Below are entries. Pull out all lines containing "worn".

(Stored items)
▼
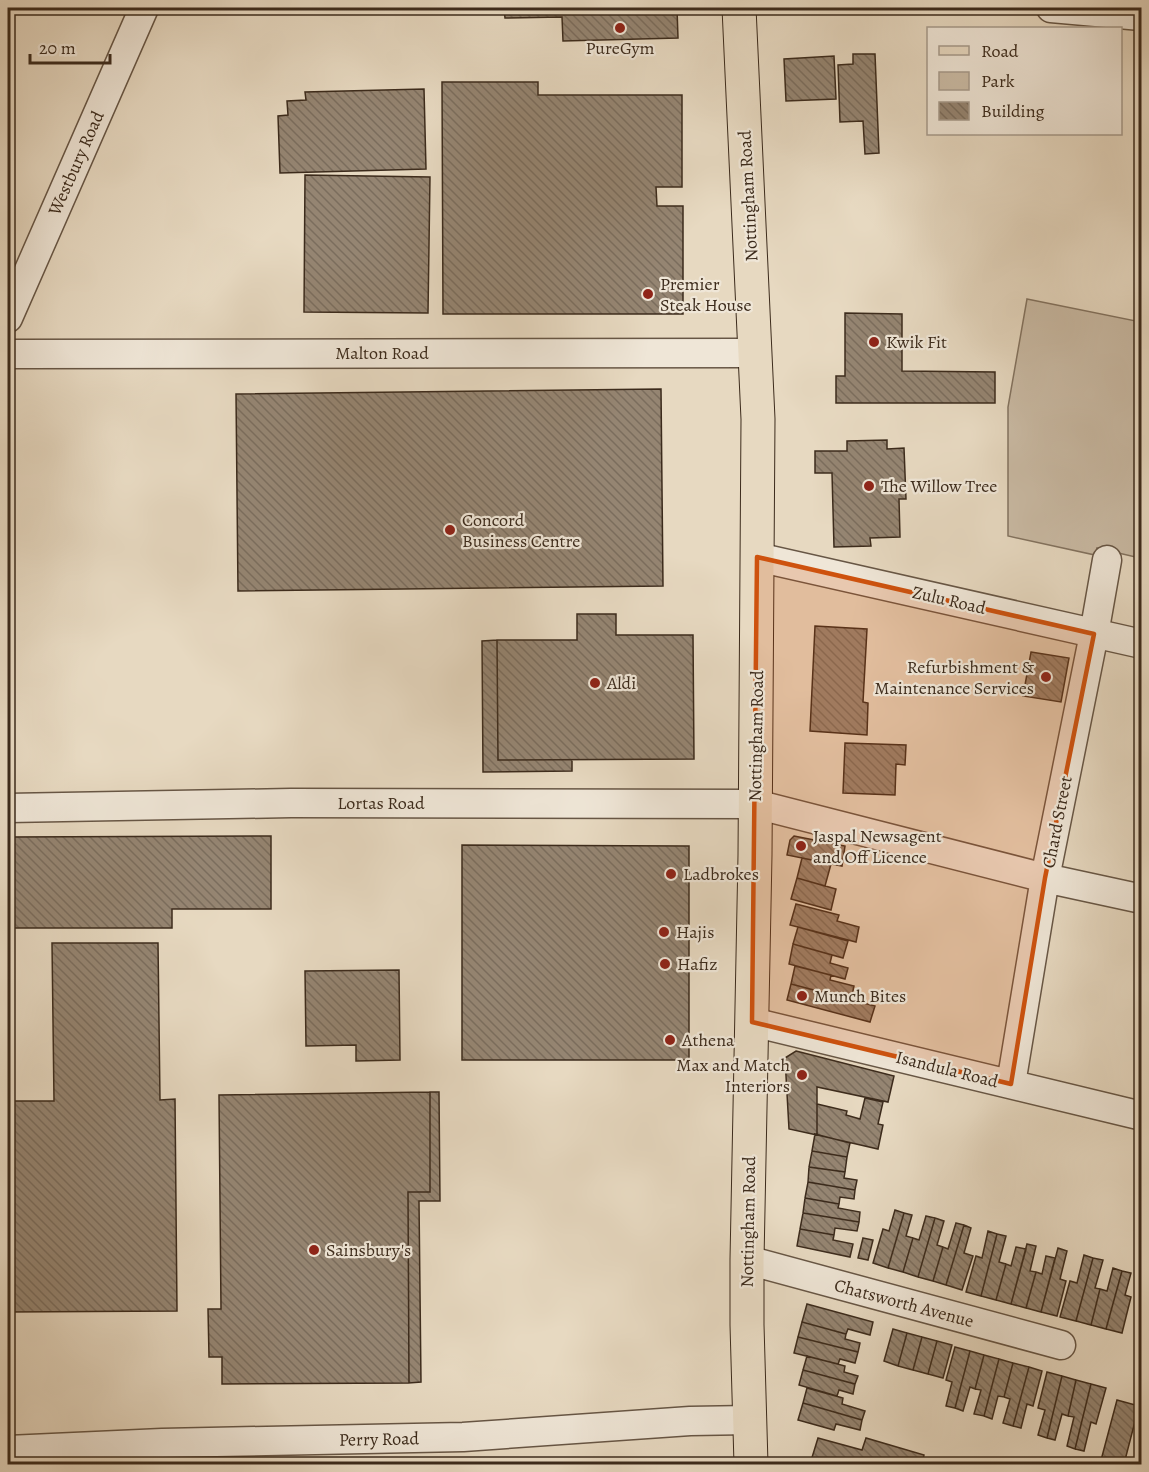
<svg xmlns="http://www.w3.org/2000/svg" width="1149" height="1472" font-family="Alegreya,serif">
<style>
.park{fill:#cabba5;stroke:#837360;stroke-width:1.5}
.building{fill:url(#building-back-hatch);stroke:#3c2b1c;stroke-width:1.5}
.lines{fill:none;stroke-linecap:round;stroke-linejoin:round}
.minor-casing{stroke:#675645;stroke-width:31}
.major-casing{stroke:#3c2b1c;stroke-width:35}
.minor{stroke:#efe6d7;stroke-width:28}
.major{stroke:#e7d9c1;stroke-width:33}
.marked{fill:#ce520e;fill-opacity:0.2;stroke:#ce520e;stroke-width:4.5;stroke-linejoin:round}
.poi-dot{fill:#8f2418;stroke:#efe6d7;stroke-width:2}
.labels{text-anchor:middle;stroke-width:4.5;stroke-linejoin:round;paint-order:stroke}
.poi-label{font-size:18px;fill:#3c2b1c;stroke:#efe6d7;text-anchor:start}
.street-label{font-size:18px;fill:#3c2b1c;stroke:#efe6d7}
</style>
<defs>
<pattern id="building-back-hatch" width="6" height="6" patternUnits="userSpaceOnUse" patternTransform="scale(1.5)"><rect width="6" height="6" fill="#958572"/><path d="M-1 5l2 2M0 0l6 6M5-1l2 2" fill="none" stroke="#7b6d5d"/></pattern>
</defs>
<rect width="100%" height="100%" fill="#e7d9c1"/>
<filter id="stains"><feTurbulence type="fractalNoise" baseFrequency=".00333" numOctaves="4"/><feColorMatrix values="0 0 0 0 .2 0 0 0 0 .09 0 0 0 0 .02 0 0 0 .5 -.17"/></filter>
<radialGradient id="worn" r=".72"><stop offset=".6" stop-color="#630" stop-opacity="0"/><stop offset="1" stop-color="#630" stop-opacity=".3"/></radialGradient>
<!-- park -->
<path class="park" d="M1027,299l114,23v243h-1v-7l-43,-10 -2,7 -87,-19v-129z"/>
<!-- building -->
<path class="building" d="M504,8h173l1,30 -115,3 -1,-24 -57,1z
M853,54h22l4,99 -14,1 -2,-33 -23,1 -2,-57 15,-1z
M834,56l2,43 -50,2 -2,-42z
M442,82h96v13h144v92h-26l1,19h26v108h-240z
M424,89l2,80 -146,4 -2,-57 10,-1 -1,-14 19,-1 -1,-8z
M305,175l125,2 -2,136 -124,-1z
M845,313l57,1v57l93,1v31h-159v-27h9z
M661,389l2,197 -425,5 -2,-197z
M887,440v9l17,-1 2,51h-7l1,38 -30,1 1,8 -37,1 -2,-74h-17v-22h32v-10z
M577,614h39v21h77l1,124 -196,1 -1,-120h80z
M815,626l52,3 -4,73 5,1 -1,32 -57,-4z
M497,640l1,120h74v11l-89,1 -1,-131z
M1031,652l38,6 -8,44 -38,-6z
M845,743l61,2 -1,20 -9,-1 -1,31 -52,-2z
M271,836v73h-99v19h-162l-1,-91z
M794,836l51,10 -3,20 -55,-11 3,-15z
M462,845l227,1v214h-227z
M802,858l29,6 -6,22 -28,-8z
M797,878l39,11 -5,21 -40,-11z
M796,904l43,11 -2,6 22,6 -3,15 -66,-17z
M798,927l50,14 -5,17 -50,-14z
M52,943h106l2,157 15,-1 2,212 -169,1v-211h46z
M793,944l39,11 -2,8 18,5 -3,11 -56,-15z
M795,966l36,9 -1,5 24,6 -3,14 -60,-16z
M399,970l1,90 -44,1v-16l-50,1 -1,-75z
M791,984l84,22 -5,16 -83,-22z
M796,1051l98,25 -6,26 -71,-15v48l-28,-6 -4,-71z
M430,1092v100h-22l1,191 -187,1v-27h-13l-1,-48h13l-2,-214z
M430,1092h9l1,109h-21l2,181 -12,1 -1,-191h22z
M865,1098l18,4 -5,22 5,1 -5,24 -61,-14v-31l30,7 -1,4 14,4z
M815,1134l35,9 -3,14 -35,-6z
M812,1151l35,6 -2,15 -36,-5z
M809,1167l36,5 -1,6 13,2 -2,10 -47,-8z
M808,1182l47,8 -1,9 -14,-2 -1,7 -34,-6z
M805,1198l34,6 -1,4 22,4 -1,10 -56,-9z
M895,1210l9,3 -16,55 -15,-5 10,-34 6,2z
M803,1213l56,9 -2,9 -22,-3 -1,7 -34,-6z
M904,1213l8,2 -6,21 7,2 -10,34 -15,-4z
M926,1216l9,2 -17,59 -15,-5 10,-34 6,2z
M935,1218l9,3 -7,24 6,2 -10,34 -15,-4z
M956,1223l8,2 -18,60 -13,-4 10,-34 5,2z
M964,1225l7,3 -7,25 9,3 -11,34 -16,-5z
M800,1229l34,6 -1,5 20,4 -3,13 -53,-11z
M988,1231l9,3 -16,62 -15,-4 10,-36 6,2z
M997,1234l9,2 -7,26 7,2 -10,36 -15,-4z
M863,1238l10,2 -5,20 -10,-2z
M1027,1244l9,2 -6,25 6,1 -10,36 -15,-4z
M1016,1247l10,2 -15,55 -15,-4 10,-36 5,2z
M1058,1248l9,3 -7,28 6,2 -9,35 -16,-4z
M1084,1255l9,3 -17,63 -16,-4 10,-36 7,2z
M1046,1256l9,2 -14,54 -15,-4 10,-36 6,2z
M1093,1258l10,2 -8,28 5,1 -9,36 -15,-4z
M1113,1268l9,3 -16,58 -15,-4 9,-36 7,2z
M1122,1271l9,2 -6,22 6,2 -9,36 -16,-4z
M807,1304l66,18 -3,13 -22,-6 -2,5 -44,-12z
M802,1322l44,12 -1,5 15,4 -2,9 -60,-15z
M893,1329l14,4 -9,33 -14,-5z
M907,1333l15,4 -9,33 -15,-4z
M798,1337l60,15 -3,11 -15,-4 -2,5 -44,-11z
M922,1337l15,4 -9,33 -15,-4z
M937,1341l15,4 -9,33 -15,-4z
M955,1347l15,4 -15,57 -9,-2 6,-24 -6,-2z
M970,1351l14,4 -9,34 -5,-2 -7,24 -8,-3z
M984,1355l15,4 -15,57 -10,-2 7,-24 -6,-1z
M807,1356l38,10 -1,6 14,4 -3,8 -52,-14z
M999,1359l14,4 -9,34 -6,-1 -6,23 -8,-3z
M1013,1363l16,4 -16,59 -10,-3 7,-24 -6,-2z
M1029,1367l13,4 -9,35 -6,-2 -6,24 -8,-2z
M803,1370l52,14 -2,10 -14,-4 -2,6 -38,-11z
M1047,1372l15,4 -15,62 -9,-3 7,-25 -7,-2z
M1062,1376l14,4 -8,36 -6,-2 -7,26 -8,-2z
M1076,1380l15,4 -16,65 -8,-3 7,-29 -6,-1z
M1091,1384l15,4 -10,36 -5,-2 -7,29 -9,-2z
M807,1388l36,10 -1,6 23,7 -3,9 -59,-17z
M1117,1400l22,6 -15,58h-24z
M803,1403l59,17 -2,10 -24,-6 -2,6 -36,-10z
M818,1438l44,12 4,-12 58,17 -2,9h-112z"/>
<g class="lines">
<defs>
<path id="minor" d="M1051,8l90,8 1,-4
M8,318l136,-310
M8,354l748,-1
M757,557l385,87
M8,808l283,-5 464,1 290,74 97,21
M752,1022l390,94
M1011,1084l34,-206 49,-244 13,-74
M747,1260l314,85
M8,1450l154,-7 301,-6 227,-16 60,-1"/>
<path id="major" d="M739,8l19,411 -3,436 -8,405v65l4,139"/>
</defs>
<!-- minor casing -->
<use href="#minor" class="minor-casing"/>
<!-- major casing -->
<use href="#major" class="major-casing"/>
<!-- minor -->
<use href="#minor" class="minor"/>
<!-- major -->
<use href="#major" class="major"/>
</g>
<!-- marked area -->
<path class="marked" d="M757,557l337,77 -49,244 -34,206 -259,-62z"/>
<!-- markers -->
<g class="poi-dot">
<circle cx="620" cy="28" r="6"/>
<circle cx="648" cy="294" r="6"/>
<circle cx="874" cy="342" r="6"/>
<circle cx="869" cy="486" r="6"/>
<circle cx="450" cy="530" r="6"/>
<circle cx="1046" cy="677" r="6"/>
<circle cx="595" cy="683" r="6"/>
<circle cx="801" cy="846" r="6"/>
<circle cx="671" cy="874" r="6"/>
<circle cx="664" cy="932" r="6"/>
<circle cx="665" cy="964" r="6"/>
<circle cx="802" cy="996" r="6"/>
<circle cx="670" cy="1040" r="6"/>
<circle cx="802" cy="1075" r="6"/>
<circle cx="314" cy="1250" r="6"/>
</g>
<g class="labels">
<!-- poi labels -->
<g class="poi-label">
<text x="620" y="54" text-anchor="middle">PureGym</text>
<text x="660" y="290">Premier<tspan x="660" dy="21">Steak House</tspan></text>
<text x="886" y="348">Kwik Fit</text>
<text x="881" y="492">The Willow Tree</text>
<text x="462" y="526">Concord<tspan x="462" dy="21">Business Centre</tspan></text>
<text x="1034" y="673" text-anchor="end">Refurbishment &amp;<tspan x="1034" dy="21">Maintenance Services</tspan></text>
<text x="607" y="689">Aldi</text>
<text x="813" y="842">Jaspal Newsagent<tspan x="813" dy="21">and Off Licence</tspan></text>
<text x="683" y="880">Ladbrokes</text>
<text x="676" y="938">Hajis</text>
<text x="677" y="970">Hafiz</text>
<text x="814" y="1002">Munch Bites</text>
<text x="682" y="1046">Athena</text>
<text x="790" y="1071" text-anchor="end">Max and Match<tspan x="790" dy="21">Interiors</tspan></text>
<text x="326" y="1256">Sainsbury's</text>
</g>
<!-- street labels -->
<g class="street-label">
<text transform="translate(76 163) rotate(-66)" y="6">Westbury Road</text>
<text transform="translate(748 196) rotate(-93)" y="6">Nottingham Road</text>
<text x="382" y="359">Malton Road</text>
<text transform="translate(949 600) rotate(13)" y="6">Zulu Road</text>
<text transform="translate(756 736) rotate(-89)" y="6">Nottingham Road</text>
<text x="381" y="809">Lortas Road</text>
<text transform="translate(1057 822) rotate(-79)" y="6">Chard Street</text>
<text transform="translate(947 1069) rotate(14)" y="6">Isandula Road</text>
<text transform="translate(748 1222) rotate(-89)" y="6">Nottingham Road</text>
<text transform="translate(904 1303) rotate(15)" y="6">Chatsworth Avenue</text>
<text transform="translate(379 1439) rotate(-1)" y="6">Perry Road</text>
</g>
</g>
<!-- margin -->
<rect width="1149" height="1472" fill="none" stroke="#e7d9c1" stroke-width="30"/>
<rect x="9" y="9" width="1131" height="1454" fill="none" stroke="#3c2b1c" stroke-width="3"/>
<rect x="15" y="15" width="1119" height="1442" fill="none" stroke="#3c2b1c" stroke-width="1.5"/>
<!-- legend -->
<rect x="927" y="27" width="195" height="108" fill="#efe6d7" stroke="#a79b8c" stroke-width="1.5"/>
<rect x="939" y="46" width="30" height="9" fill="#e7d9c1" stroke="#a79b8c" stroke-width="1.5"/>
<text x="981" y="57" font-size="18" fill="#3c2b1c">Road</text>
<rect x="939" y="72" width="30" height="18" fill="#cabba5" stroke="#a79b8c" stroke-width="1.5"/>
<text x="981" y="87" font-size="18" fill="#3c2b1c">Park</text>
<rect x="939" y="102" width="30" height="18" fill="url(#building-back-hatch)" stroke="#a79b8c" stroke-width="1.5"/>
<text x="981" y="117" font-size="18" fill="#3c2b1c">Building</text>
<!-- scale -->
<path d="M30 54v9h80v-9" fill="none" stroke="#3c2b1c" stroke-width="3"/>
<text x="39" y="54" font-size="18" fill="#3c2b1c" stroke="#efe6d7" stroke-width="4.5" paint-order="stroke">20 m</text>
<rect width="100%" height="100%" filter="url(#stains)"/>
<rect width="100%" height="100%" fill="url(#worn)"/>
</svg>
▲
▼
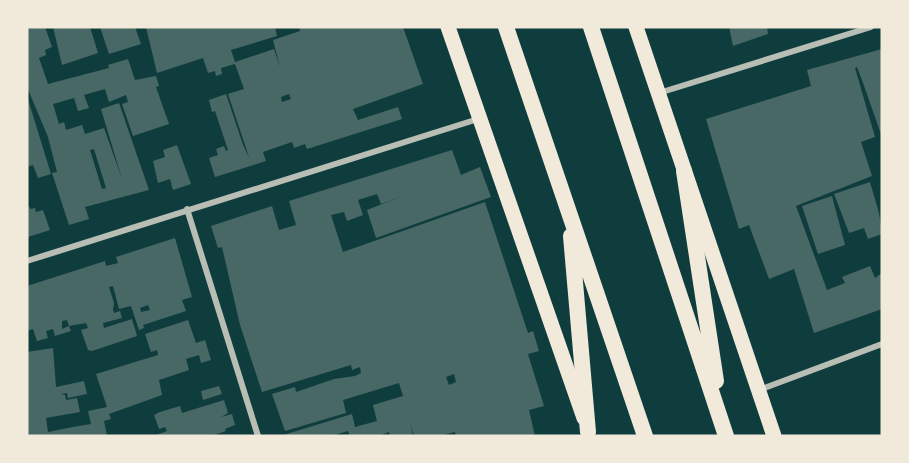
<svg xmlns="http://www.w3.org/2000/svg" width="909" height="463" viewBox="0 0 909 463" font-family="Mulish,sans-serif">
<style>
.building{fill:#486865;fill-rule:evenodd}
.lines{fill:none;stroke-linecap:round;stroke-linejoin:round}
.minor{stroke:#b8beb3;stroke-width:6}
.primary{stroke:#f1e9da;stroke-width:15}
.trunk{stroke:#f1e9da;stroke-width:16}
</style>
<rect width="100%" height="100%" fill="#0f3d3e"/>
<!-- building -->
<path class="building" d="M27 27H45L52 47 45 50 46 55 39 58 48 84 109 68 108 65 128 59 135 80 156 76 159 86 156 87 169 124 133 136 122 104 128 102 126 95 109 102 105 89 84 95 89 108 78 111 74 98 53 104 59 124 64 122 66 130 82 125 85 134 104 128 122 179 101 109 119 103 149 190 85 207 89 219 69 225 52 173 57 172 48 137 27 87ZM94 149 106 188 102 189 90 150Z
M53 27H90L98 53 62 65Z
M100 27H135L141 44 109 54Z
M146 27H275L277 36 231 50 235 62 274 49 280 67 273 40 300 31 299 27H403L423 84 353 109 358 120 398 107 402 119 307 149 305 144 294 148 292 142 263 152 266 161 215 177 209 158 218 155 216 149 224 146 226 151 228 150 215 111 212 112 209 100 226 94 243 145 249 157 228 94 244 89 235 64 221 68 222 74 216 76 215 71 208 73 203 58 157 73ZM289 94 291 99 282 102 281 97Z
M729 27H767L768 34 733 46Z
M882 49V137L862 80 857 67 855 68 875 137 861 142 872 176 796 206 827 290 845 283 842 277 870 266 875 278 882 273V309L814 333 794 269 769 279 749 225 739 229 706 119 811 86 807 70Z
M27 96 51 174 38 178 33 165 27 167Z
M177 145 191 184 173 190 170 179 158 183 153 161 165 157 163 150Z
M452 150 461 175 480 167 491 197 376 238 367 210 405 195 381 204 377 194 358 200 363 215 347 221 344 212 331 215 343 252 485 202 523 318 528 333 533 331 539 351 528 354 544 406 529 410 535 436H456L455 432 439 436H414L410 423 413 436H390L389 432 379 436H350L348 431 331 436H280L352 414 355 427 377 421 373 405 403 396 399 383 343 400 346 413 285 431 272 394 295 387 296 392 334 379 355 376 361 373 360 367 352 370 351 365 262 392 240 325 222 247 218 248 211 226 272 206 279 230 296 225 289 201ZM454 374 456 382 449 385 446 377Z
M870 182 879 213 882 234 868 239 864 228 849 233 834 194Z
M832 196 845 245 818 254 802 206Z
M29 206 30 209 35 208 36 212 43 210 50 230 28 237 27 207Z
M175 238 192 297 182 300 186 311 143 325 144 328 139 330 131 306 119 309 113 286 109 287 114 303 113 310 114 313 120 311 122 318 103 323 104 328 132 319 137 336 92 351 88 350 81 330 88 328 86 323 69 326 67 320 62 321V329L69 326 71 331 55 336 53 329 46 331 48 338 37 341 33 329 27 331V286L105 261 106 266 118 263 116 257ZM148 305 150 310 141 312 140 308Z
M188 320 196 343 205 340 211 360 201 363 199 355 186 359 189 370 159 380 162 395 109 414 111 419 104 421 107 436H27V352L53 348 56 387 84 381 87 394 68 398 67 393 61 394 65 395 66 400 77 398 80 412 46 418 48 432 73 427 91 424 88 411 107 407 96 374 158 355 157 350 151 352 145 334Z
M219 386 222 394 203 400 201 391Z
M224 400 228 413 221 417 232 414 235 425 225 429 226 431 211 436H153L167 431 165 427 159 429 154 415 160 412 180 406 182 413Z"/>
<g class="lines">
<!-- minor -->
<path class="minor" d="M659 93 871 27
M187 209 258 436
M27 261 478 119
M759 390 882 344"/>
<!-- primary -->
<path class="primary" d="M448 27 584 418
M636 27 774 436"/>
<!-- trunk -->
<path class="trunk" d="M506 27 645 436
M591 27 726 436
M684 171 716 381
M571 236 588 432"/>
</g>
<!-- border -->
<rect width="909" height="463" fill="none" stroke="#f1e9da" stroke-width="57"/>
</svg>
▲
■ **Solution to the problem**:
<radialGradient id="worn" r=".72"><stop offset=".6" stop-color="#630" stop-opacity="0"/><stop offset="1" stop-color="#630" stop-opacity=".3"/></radialGradient>
<rect width="100%" height="100%" fill="url(#worn)"/>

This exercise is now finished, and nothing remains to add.